ENTRIES PROVIDED:
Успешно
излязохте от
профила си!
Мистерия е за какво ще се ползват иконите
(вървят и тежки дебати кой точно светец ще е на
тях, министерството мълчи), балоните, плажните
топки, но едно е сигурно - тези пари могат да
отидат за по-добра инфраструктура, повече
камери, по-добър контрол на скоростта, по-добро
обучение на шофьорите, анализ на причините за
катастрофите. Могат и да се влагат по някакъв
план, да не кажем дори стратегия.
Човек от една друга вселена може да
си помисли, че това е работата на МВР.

WORK TO COMPLETE: Reproduce the material in full. Keep it identical to the original.

RESPONSE TO THE EXERCISE:
Успешно
излязохте от
профила си!
Мистерия е за какво ще се ползват иконите
(вървят и тежки дебати кой точно светец ще е на
тях, министерството мълчи), балоните, плажните
топки, но едно е сигурно - тези пари могат да
отидат за по-добра инфраструктура, повече
камери, по-добър контрол на скоростта, по-добро
обучение на шофьорите, анализ на причините за
катастрофите. Могат и да се влагат по някакъв
план, да не кажем дори стратегия.
Човек от една друга вселена може да
си помисли, че това е работата на МВР.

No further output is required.